Out of nowhere, director Marc Forster and screenwriters Milo Addica and Will Rokos arrive to offer an insightful, deeply felt treatment of Southern race relations. They capture the rural South without sugarcoating or stereotypes. The fiery confrontations never sound hysterical, and the story's coincidences seem like the workings of fate more than the convenience of plot. And Monster's Ball gets Oscar-worthy performances from some of the least likely actors.
Billy Bob Thornton's Hank Grotowski stands in the middle of three generations of Southern correctional officers. He lives with his retired, ailing father Buck (Peter Boyle) and his messed-up son Sonny, who works with him on death row at the prison (filmed at Louisiana's notorious Angola). Buck takes sour pleasure in using terms like "porch monkey," revealing that racism is as much a part of the family heritage as prison work. Hank subscribes to his father's views, as when he brandishes a shotgun to chase African-American kids off his property.
Hank and Sonny await the execution of Lawrence Musgrove (Sean Combs, dropping his "P. Diddy" sobriquet), who's been condemned for 11 years. Perhaps Musgrove's wife Leticia (Halle Berry) once loved him, but life's difficulties have ground such feelings from her, and she pays him a final visit just so he can say goodbye to his son Tyrell (Coronji Calhoun). His impending death is only the most immediate of Leticia's problems, which also include eviction notices and a car on the verge of collapse.
She makes what little money she can as a night-shift waitress at Hank's favorite diner, with neither realizing that he's about to participate in the execution of her husband. The film frequently shows its "dead man walking" rituals and the electrocution from distances, via security cameras or mirror reflections, which make Lawrence's last moments all the more affecting, especially with Combs' soft-spoken acting. We get an instant of his point of view when the hood goes over his eyes, giving the audience a flash of claustrophobic terror.
Hank and Leticia each shoulder difficult burdens -- he's complicit in a racist way of life, she's bearing the brunt of a callous social system -- which takes a toll on their parenting abilities.
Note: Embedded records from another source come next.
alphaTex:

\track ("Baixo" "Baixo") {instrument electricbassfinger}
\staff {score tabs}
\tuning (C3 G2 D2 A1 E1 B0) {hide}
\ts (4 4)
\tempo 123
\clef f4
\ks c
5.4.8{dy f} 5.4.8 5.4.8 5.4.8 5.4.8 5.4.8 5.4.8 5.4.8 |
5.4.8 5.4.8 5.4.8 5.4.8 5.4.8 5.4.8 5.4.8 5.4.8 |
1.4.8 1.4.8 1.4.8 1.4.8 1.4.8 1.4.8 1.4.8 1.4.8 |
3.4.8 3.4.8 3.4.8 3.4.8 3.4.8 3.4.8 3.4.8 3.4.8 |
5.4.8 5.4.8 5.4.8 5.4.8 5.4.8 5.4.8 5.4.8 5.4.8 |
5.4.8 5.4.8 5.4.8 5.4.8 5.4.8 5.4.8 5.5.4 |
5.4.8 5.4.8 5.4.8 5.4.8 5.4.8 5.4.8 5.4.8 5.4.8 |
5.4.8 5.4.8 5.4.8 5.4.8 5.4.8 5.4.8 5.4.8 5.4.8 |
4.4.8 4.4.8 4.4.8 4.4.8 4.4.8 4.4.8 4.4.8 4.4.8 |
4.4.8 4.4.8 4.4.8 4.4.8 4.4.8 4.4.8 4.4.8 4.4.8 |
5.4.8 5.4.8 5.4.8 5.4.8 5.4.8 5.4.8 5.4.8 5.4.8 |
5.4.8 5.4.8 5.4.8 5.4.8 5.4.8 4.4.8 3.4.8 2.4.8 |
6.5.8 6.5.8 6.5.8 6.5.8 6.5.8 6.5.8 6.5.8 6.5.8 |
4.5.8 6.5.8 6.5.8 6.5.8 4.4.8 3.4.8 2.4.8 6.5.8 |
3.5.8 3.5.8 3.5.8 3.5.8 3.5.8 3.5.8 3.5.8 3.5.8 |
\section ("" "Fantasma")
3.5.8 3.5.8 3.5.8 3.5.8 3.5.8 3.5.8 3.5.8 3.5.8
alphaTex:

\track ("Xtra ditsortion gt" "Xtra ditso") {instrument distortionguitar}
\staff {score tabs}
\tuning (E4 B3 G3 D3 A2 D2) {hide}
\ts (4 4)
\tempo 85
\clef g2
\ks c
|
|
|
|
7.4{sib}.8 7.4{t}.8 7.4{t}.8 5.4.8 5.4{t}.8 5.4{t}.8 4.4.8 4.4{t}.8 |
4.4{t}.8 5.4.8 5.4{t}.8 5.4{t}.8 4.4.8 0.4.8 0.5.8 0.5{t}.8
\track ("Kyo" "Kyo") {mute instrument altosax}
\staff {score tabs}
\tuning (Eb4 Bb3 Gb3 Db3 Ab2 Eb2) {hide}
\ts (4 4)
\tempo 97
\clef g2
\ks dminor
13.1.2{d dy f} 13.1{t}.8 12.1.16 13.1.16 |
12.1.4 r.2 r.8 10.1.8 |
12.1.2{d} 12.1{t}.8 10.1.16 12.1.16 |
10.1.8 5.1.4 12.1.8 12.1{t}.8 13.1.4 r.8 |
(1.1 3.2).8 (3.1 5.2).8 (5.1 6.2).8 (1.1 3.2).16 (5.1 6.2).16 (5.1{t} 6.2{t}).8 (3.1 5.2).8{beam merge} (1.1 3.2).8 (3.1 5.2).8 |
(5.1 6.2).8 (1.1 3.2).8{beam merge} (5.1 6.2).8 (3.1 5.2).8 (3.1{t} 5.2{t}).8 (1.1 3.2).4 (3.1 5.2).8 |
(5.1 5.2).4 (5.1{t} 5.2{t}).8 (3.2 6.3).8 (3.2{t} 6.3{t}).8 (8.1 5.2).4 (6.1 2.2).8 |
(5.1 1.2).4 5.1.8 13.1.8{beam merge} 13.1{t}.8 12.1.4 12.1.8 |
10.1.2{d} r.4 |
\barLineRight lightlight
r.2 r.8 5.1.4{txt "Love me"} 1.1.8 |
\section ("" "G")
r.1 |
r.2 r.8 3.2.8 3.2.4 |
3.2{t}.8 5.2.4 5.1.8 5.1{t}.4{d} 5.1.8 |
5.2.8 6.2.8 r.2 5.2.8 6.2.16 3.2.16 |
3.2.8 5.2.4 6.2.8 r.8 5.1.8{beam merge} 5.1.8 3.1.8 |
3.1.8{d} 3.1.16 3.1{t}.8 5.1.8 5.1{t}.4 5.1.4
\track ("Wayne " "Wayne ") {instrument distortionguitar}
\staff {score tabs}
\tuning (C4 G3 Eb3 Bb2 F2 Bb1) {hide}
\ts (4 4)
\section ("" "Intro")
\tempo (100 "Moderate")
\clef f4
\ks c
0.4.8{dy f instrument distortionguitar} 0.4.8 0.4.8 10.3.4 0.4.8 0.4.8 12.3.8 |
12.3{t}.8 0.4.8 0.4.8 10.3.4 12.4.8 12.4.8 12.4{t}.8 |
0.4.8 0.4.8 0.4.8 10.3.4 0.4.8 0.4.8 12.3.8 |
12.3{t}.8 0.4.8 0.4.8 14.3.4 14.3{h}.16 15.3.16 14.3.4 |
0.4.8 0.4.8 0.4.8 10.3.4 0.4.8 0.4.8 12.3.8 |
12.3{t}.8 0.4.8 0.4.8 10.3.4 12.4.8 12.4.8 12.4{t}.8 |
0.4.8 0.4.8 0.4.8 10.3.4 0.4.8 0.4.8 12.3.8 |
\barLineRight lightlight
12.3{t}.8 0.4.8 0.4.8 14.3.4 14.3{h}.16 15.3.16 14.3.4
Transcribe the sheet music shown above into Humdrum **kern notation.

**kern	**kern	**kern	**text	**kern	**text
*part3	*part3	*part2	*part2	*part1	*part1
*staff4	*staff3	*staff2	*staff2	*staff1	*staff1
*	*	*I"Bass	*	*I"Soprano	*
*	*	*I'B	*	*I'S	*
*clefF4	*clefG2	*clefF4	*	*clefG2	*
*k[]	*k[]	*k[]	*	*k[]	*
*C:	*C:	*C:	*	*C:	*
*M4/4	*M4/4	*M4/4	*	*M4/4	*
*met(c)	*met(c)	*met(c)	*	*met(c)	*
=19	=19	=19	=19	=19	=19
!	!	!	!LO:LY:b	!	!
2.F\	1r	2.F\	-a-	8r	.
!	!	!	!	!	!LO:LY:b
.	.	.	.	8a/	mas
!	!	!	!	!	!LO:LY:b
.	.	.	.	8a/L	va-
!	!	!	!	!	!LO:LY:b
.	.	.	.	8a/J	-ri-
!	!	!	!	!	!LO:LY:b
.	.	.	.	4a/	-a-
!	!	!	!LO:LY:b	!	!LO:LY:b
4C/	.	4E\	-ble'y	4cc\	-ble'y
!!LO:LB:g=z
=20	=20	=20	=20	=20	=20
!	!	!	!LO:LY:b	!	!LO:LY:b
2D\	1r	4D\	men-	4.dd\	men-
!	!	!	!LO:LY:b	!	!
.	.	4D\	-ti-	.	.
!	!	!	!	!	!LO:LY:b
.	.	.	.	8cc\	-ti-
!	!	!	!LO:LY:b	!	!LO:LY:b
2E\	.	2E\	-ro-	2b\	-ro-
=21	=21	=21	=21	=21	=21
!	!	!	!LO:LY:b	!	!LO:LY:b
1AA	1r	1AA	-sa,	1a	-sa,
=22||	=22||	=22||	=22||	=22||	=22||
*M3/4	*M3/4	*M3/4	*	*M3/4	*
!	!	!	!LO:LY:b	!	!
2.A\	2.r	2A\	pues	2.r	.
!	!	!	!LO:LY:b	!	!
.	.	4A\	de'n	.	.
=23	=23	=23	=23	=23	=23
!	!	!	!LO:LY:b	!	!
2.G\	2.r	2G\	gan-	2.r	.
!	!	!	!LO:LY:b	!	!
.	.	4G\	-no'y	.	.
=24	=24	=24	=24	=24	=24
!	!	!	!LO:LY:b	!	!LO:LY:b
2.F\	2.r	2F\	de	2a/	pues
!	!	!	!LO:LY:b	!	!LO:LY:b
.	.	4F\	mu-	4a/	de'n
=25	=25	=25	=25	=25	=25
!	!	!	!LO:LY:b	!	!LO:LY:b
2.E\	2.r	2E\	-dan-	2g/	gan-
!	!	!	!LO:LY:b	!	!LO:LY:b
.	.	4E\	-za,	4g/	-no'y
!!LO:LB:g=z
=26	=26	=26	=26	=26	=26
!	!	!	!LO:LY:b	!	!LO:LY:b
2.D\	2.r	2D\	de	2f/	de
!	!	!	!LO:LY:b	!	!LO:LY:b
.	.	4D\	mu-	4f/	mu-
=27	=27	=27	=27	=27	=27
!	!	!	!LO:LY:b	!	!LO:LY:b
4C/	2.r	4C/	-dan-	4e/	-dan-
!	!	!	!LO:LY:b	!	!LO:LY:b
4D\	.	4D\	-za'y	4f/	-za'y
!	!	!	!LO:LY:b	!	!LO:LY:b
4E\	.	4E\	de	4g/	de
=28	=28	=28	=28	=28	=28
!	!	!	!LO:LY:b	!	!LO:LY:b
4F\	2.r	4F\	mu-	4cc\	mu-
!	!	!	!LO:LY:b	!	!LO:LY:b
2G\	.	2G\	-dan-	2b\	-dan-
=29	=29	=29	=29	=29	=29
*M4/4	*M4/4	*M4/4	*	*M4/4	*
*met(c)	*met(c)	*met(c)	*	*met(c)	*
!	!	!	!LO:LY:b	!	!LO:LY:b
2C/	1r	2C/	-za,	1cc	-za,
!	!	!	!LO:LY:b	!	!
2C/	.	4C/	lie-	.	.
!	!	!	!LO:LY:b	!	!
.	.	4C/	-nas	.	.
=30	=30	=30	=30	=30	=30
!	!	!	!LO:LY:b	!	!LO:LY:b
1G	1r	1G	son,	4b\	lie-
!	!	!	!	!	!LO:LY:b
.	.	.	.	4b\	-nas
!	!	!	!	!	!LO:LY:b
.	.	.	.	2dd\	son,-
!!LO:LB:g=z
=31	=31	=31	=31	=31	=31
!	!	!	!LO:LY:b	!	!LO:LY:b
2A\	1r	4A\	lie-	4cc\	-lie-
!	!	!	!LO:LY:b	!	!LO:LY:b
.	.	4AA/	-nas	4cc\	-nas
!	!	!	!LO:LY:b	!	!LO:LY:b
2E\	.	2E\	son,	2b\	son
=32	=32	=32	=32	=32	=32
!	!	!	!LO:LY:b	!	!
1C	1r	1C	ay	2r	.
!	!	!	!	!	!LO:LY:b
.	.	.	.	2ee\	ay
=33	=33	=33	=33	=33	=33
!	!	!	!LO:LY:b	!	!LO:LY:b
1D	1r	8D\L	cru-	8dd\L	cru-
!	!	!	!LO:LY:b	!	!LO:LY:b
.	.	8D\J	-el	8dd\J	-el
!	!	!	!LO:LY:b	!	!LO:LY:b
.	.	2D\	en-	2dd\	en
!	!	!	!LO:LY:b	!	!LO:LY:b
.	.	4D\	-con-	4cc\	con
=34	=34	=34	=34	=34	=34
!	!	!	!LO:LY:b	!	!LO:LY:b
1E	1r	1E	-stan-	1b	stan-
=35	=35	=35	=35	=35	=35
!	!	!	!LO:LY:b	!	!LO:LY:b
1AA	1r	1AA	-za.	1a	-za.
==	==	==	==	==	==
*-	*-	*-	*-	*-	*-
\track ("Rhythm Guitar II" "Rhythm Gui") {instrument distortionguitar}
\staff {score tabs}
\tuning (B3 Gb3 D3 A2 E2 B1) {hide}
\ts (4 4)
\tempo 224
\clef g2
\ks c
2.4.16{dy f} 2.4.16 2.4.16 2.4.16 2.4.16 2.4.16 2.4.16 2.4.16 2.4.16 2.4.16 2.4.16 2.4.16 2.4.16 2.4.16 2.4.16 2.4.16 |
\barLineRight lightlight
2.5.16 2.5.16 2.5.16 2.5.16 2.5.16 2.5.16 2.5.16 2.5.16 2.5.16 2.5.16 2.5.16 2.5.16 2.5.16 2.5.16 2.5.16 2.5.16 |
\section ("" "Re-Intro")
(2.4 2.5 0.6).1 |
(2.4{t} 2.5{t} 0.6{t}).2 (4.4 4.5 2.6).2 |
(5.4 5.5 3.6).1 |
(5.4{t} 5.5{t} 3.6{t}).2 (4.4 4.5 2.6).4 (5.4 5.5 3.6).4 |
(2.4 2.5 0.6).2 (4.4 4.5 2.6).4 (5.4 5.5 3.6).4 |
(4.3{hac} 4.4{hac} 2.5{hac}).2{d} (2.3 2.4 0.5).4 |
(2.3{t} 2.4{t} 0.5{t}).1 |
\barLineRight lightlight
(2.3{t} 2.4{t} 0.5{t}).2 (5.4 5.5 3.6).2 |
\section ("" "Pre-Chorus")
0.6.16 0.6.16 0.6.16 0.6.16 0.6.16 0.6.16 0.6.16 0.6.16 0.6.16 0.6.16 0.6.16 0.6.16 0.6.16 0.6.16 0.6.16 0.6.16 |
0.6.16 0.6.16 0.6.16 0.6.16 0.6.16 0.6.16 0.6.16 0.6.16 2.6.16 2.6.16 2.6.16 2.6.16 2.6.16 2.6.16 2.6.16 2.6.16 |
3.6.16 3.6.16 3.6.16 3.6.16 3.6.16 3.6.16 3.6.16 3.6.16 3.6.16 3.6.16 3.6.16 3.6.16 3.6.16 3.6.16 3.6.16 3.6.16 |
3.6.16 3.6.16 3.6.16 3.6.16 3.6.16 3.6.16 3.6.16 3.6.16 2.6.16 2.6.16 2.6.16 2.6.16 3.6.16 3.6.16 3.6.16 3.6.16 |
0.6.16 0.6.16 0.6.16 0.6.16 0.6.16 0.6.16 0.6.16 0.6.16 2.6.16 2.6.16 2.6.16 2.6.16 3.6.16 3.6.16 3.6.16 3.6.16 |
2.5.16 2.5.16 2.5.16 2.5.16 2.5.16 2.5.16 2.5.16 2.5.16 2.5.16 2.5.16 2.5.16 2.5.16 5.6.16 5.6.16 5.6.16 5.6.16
Indifferent to his son's anguish, Hank treats Sonny with contempt for making an error during an execution. In an even more harrowing scene, Leticia catches her obese son Tyrell hoarding a candy bar, and rather than address the source of his eating disorder, subjects him to verbal and physical abuse. Both will live to deeply regret their treatment of their children.
Circumstance gets Hank unwillingly involved in the lives of Leticia and Tyrell, as if destiny demands he face his responsibility to his fellow human beings, regardless of skin color. With no other emotional outlets, Hank and Leticia turn to each other in a raw, cathartic sex scene that's more about release than intimacy. But it's a much more meaningful act than Hank and Sonny's (separate) visits to the town prostitute, who's as unsentimental and businesslike as a public utility.
With its modest budget, restrained tone and vivid performances, Monster's Ball is a film akin to its higher-profile contemporary In the Bedroom. What distinguishes the two is that in Bedroom, once you glean the story's direction, you can anticipate exactly where it's going to go -- in that film, a sense of inevitability isn't necessarily a drawback. But in Monster's Ball, stunning events happen seemingly without warning, though in retrospect they're perfectly consistent with the story. If you see many movies, it's a rare relief to find one that never stops surprising you.
Watching the portrayal of Leticia, you might at first think, "Who is this terrific actress? She looks just like Halle Berry!" None of Berry's prior work prepares you for how she disappears into her role here, giving Leticia a genuinely quiet dignity, without making shows of noble suffering or having fun with her unsophisticated manner. Leticia faces one wrenching episode after another, yet Berry gives true responses to every one.
As Hank, Thornton seems like a man out of a William Faulkner novel, someone embodying the ugliest aspects of a way of life, yet willing to reach beyond them if he's capable. He, Boyle and Ledger have sharply different backgrounds, yet all three credibly play Southern men of the same tortured bloodline.
Writers Milo Addica and Will Rokos are working actors who give themselves small roles in the film (Rokos plays the prison warden). Not surprisingly, they make Monster's Ball a somber affair, but find some laughs in meting out poetic justice to Boyle's character. The only problem with Monster's Ball is that it leaves you wanting more. The script doesn't allow quite enough time to digest its final revelation, although the ending is more ambiguous than it initially seems. And Hank's conversion experience ultimately seems a little too complete, especially in a film so attentive to life's shades of gray.
In showing the workings of happenstance and how the sins of the parents are brought on the children, Monster's Ball treads the same ground as classic Greek drama, despite its Southern roots. Yet the film is not a tragedy. It tells its story in the service of hope rather than despair, suggesting that people can be redeemed and reconciled, despite all evidence to the contrary.